Polska konsekwentnie na arenie międzynarodowej opowiada się za prymatem prawa międzynarodowego w relacjach między państwami. Przestrzeganie prawa międzynarodowego jest, w naszym przekonaniu, podstawą pokoju na świecie. Dlatego jest dla nas zasmucające i zadziwiające, że w propagandzie władz Białorusi pojawiają się sugestie jakoby Polska miała zamiar naruszać integralność terytorialną tego państwa. Polska nie miała i nie ma takich zamiarów - poinformował szef gabinetu prezydenta RP Krzysztof Szczerski.
"Polska jest państwem, które konsekwentnie na arenie międzynarodowej opowiada się za prymatem prawa międzynarodowego w relacjach między państwami. Przestrzeganie prawa międzynarodowego jest, w naszym przekonaniu, podstawą pokoju na świecie.
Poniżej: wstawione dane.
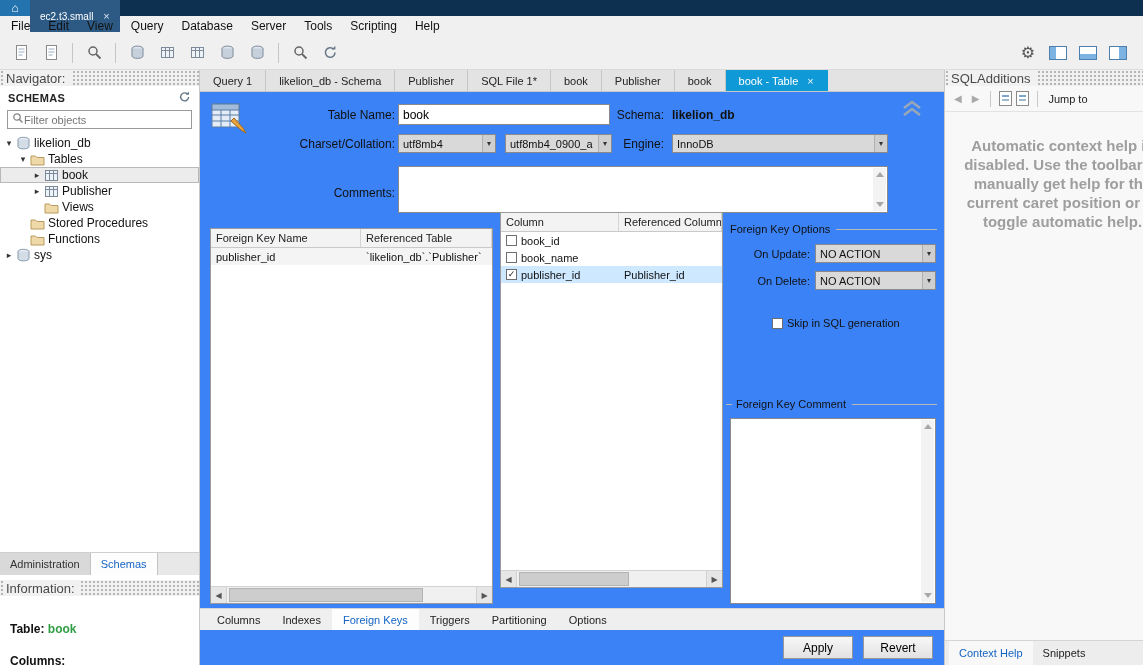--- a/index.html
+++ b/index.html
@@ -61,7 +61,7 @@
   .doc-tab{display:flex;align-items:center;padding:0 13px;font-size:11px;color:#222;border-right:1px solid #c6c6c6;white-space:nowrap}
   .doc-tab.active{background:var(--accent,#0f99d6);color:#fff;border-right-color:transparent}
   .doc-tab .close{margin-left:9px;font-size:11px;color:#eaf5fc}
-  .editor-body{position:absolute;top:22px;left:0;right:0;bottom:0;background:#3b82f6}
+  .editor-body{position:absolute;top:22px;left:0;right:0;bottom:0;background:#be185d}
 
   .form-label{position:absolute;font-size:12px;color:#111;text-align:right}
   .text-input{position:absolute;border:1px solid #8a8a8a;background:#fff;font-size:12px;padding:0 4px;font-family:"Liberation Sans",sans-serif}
Fundamentem tego prawa jest zasada suwerenności i integralności terytorialnej państw" - przekazał szef gabinetu Prezydenta RP.
Szczerski dodał, że "Polska broni tej zasady na forum ONZ i realizuje ją w swojej polityce zagranicznej, broniąc państw naszego regionu przed imperializmem i agresją naruszającymi te zasady. Dlatego jest dla nas zasmucające i zadziwiające, że w propagandzie władz Białorusi pojawiają się sugestie jakoby Polska miała zamiar naruszać integralność terytorialną tego państwa. Polska nie miała i nie ma takich zamiarów" - zastrzega.
"Przeciwnie, jak zostało to ogłoszone w stanowisku Prezydentów Grupy Wyszehradzkiej, wzywamy wszystkie państwa do nienaruszania suwerenności Białorusi w jakiejkolwiek formie" - apeluje szef gabinetu Prezydenta RP.
W sobotę podczas mitingu w Grodnie, gdzie zgromadziło się kilka tysięcy zwolenników Alaksandra Łukaszenki, prezydent Białorusi oświadczył, że "na zachodniej granicy jest niespokojnie, dźwięczy broń. Ma miejsce ingerencja w sprawy wewnętrzne naszego suwerennego kraju". Mówił także, że "są tacy, którzy chcą odciąć kawałek tej ziemi (Białorusi - PAP), zwłaszcza zachodniej" i że "ktoś nawet zaciera ręce i przypomina sobie o Kresach Wschodnich, gdzie wszystko co białoruskie, było zakazane i wypalane gorącym żelazem".
Na Białorusi od dwóch tygodni odbywają się protesty opozycji po przeprowadzonych 9 sierpnia wyborach prezydenckich. Niespokojnie jest również w niektórych zakładach pracy. Część z nich strajkuje, a w niektórych załogi podpisują się pod apelami o ustąpienie prezydenta Łukaszenki.
19 sierpnia Rada Europejska jednoznacznie potępiła przebieg wyborów na Białorusi. "Stwierdziliśmy, że te wybory powinny zostać powtórzone, że one nie mogą być uznane za wybory uczciwie przeprowadzone, wolne i demokratyczne" – mówił w środę po szczycie UE w sprawie Białorusi premier Mateusz Morawiecki.
Premier dodał, że Rada Europejska jest zgodna, że nie można doprowadzać do żadnej zewnętrznej interwencji na Białorusi.